# TASK BRIEF:
List all the lines in these records that hold "evenodd".

# DATA:
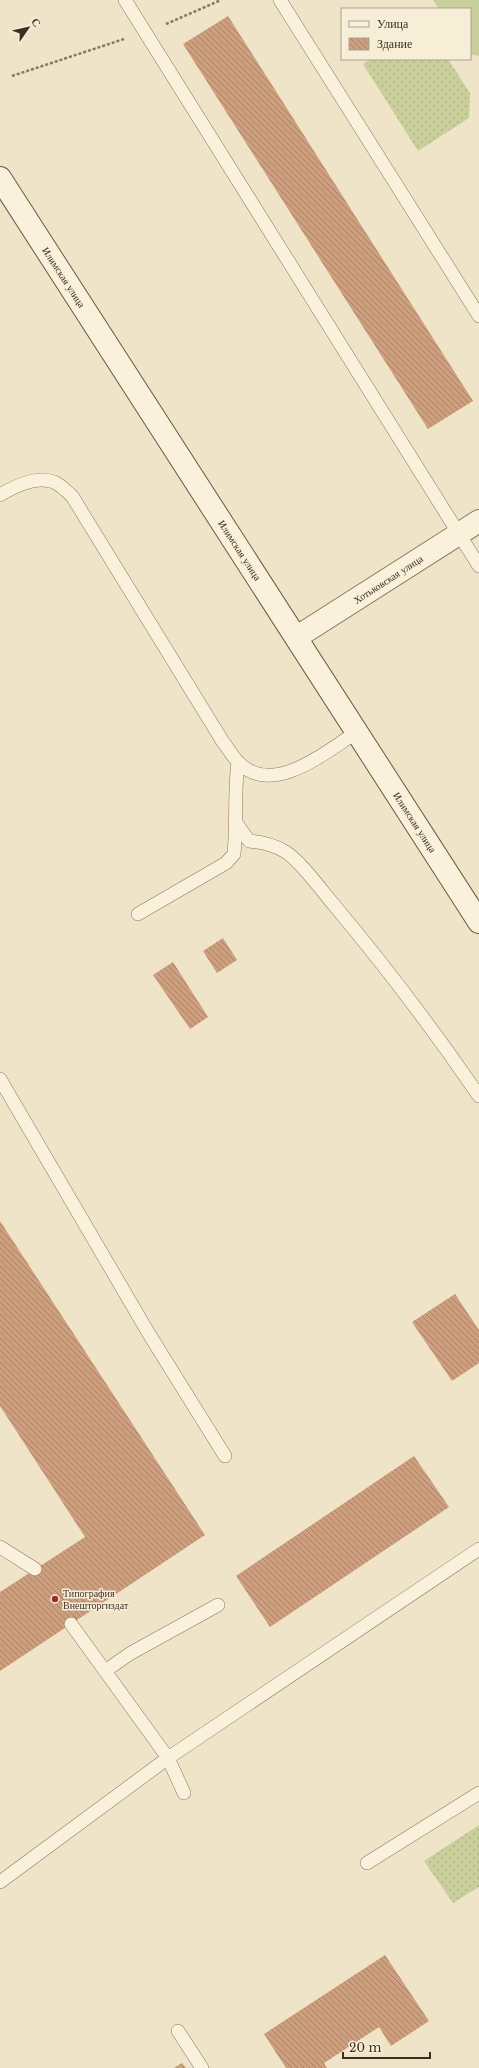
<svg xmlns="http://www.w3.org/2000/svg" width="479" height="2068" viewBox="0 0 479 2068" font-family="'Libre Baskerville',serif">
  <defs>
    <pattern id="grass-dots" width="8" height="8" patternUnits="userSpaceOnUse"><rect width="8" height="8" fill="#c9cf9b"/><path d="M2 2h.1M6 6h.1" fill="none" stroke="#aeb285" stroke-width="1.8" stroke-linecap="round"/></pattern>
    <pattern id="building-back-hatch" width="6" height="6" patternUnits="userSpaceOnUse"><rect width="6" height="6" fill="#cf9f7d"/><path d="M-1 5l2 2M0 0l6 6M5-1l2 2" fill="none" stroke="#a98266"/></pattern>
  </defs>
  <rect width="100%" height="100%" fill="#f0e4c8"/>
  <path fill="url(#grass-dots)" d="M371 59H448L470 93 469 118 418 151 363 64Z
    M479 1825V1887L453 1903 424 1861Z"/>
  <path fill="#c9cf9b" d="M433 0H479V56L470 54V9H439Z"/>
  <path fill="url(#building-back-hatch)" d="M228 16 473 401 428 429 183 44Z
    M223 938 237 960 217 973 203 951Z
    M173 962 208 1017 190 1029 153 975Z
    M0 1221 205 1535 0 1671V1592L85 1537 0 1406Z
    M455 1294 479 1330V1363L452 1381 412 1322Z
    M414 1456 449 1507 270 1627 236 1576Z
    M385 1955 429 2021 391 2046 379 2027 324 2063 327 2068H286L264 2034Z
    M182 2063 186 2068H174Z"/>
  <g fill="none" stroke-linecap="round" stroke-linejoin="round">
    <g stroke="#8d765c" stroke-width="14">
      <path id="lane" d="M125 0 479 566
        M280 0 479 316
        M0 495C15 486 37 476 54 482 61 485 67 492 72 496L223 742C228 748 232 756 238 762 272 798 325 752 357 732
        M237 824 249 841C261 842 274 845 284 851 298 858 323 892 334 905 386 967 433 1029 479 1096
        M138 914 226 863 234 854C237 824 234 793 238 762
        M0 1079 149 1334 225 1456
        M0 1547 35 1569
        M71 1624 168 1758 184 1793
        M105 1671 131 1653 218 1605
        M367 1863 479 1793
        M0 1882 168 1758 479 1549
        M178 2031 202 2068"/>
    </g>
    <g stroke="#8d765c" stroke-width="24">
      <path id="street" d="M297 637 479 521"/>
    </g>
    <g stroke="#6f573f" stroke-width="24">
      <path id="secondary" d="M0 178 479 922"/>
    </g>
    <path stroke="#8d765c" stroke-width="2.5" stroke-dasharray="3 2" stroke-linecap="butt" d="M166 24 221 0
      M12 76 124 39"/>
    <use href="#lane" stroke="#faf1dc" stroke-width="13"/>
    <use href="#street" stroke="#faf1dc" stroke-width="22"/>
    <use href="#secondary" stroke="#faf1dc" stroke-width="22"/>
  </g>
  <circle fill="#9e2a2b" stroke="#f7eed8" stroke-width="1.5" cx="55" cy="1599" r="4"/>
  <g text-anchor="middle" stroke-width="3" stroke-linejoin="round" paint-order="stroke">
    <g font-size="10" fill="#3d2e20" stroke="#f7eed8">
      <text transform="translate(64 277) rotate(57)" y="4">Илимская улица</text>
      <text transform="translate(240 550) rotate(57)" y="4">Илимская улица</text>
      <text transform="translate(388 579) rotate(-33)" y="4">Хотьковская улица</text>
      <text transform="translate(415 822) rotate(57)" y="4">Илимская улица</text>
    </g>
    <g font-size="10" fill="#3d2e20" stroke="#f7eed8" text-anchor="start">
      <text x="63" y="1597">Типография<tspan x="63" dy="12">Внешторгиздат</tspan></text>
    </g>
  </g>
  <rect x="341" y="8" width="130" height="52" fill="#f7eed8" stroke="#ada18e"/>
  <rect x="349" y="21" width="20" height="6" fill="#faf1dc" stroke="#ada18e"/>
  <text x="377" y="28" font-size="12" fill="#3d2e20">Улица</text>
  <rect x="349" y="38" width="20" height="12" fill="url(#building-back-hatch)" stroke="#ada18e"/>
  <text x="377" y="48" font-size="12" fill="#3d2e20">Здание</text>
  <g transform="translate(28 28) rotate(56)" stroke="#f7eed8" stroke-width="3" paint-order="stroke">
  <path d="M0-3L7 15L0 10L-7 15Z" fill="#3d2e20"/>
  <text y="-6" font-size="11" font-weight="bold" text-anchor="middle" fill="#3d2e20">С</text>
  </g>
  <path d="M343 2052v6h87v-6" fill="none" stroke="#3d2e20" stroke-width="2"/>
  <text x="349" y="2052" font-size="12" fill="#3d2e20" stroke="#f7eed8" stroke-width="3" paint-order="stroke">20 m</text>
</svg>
---
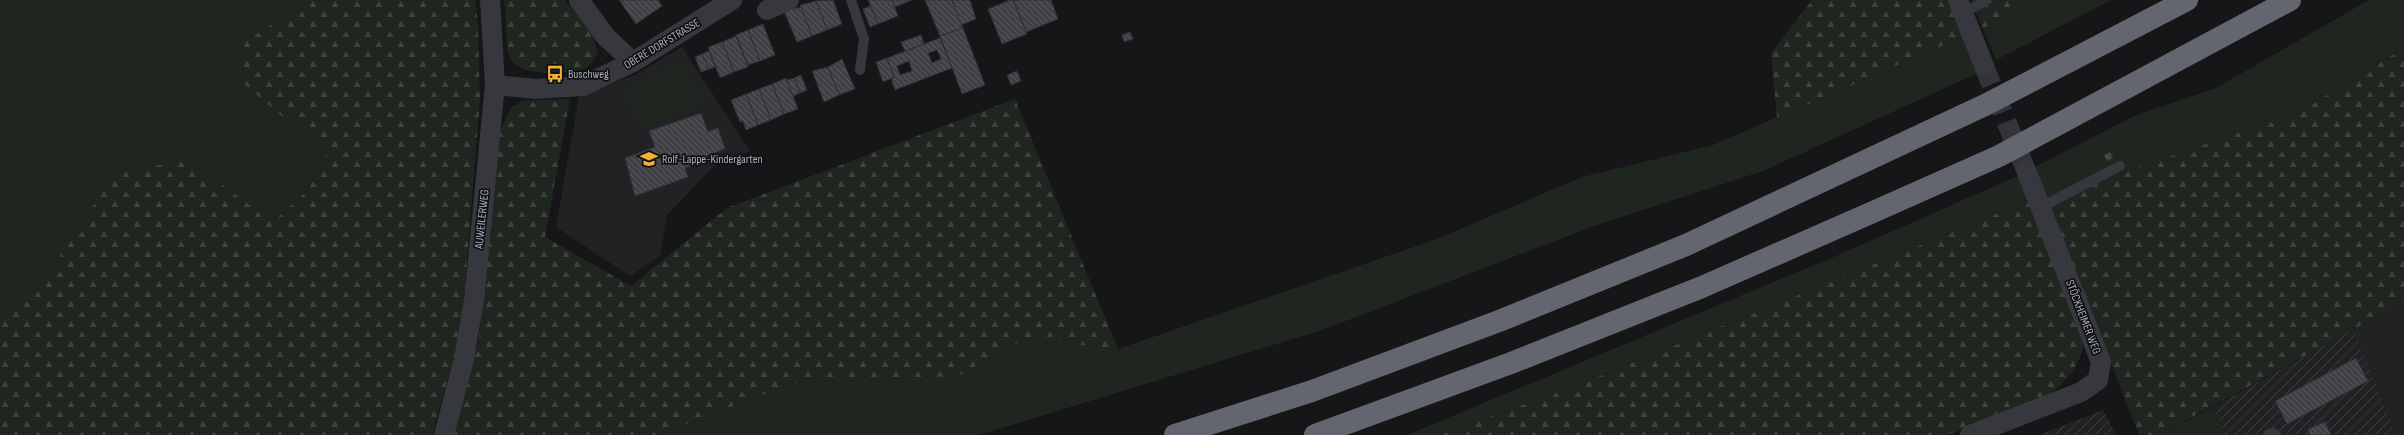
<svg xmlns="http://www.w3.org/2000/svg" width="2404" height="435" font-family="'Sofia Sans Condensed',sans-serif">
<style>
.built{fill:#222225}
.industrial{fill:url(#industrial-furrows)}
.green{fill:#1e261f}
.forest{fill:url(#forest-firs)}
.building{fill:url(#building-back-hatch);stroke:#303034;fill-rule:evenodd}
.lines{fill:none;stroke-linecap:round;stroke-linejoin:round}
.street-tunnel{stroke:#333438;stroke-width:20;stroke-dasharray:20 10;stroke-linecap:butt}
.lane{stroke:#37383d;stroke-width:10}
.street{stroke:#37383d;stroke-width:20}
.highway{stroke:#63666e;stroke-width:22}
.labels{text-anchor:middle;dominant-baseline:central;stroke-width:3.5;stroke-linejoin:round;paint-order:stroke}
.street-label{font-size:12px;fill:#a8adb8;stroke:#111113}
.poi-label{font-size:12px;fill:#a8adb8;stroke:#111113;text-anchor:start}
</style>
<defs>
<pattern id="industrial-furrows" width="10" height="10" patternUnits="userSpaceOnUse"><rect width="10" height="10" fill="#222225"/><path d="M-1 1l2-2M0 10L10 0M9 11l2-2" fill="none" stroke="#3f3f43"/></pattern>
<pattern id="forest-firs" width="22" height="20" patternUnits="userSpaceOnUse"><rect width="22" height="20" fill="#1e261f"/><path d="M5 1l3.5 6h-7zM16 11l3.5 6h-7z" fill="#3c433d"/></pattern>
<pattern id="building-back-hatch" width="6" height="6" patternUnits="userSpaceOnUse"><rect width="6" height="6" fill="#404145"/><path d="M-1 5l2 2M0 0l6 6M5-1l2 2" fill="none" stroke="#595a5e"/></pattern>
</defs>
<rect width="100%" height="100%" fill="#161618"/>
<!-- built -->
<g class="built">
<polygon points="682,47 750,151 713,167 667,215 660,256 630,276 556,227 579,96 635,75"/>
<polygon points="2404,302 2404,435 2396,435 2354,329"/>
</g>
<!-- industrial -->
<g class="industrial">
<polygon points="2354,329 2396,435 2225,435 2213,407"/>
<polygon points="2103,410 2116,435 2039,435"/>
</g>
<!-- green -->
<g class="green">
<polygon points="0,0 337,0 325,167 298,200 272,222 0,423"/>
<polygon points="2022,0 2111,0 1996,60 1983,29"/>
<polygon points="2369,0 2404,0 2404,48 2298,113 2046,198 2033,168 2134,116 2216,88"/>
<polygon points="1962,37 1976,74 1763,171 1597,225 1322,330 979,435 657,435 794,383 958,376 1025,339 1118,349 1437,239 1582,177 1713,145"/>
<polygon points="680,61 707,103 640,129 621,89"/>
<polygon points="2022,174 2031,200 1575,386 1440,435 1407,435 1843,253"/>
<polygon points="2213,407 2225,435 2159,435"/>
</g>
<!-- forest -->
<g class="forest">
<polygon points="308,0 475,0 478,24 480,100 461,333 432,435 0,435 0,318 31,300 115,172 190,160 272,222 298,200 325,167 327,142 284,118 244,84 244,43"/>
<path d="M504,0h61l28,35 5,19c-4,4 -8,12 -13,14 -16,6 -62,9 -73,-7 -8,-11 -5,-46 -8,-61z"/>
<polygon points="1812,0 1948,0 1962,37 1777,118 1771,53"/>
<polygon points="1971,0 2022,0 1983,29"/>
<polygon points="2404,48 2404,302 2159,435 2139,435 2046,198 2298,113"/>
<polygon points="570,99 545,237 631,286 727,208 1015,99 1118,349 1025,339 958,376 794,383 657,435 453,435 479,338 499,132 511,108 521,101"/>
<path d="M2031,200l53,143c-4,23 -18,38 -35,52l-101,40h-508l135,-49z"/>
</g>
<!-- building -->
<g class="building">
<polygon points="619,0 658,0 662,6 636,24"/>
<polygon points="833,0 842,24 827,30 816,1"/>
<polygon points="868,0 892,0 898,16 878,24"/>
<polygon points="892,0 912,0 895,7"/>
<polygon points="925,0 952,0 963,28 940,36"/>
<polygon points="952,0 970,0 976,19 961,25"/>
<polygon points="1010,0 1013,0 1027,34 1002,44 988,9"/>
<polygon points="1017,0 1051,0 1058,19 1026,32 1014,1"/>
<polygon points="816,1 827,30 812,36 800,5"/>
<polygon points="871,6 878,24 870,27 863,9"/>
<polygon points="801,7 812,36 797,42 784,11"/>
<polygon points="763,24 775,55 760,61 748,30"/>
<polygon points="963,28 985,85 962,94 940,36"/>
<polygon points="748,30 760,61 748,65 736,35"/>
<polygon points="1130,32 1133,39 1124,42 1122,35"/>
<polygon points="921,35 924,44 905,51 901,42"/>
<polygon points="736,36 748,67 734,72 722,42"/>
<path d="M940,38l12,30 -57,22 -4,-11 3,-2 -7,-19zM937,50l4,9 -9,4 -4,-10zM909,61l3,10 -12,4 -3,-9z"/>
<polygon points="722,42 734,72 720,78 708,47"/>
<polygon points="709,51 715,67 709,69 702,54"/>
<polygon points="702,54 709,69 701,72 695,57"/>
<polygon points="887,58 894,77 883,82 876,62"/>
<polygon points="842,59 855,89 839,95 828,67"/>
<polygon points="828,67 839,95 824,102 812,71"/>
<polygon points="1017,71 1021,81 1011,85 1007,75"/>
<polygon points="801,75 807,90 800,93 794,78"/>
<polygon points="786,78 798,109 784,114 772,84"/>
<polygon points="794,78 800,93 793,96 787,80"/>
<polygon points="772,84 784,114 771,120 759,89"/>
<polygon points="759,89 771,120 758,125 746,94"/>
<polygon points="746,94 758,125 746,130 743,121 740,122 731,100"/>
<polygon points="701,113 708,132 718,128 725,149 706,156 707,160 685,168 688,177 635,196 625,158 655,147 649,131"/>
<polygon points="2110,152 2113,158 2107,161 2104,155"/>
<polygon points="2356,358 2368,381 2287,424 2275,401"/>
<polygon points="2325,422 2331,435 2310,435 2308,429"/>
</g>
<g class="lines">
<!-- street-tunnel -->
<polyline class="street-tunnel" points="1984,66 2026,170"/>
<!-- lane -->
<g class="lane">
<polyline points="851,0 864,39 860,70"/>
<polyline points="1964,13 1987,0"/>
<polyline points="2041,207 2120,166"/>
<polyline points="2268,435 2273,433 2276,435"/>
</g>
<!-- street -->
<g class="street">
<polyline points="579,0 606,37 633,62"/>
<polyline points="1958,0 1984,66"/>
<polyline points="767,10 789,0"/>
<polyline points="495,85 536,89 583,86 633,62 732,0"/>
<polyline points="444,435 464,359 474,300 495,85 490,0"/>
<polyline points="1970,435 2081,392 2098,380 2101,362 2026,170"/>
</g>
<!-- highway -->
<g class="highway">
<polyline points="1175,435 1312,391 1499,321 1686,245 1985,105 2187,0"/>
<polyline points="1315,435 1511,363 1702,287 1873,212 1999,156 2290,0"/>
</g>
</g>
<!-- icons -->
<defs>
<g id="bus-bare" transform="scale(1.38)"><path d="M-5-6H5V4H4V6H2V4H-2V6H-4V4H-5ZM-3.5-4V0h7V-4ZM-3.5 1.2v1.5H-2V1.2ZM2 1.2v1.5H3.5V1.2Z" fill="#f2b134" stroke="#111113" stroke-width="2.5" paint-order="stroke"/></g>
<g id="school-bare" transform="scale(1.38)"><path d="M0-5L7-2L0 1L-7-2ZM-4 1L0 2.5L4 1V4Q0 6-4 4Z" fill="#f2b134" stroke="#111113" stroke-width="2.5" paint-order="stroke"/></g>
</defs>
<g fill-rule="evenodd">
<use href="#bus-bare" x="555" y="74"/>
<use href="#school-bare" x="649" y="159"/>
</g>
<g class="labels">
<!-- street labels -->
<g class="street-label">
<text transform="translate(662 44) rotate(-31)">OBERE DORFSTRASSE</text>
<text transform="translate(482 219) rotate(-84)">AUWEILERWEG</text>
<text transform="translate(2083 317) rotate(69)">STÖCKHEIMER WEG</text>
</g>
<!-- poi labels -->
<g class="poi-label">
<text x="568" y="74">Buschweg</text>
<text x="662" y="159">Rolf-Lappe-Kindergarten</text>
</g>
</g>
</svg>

# TASK OUTPUT:
.building{fill:url(#building-back-hatch);stroke:#303034;fill-rule:evenodd}
<g fill-rule="evenodd">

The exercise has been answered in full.